*Request:* Quote the entries in full, character for character, without their images.

*Recorded information:*
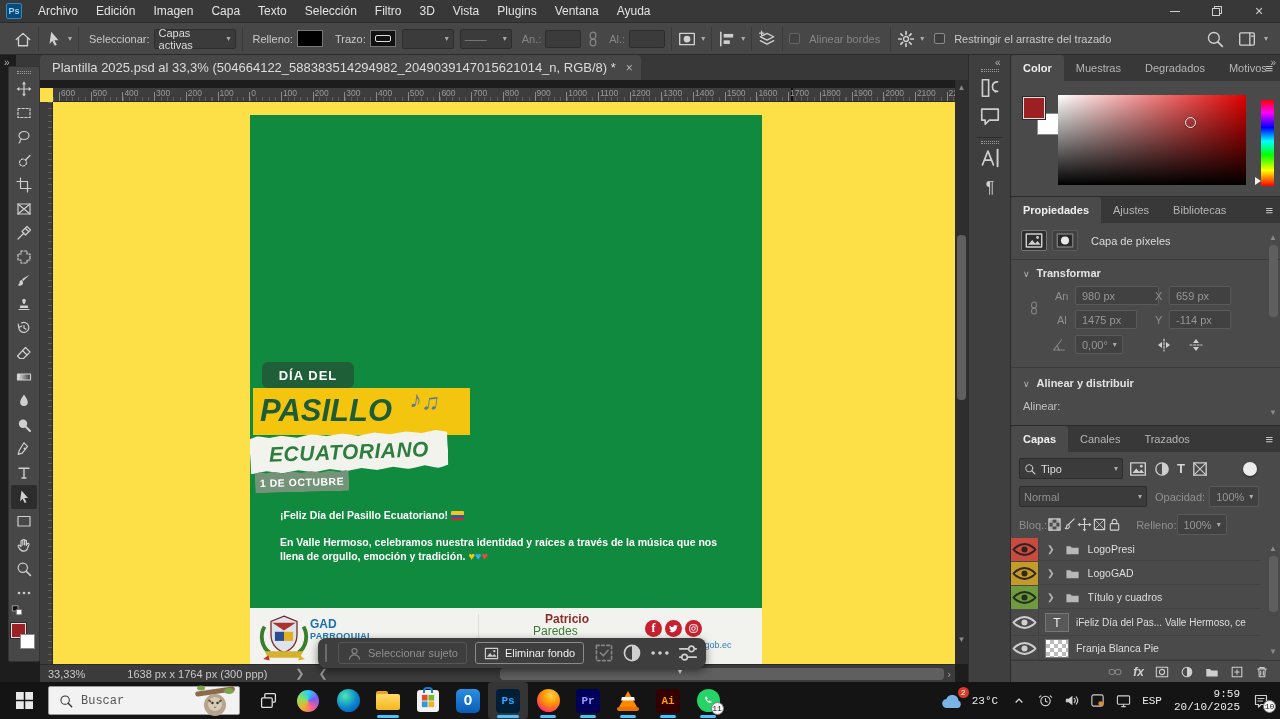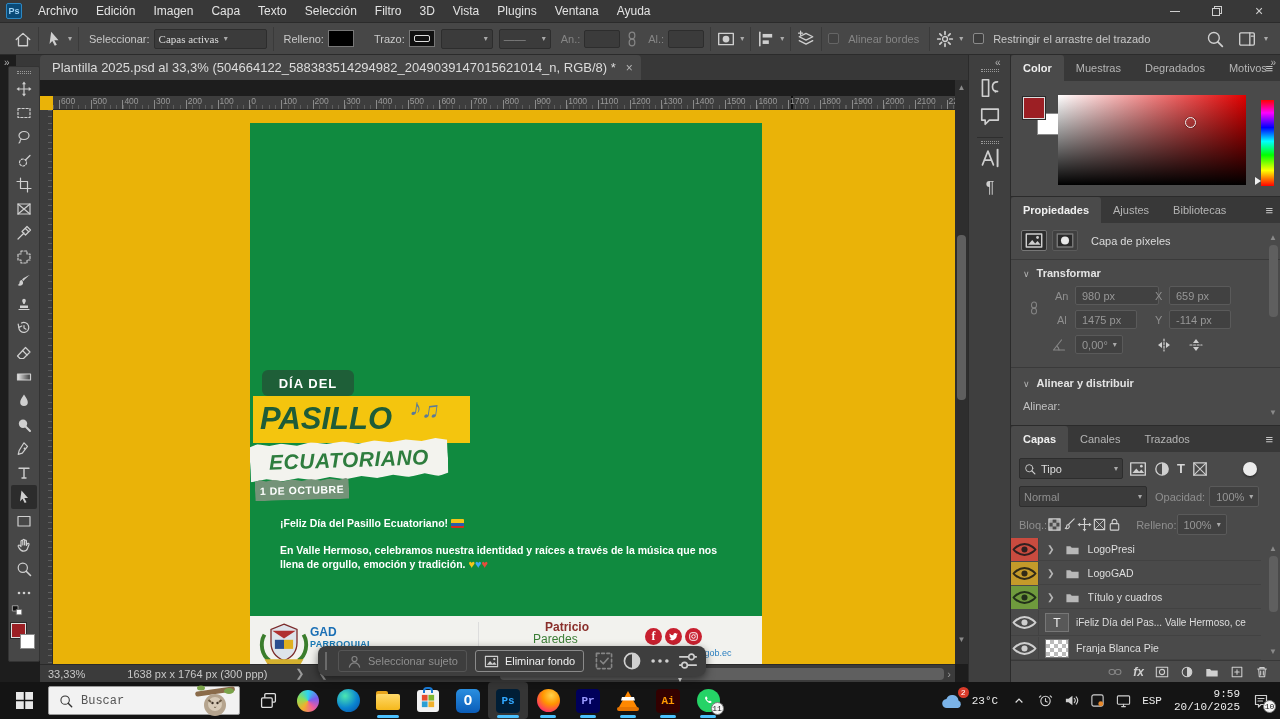--- a/index.html
+++ b/index.html
@@ -179,7 +179,7 @@
     <span class="caret">▾</span>
     <div class="sep"></div>
     <span class="obtxt">Seleccionar:</span>
-    <div class="dd" style="width:113px;justify-content:flex-start;font-family:Liberation Serif, serif;">
+    <div class="dd" style="width:82px;justify-content:flex-start;">
       <span>Capas activas</span>
         <span class="caret">▾</span>
     </div>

*Reply:*
--- a/index.html
+++ b/index.html
@@ -179,7 +179,7 @@
     <span class="caret">▾</span>
     <div class="sep"></div>
     <span class="obtxt">Seleccionar:</span>
-    <div class="dd" style="width:113px;justify-content:flex-start;font-family:Liberation Serif, serif;">
+    <div class="dd" style="width:82px;justify-content:flex-start;">
       <span>Capas activas</span>
         <span class="caret">▾</span>
     </div>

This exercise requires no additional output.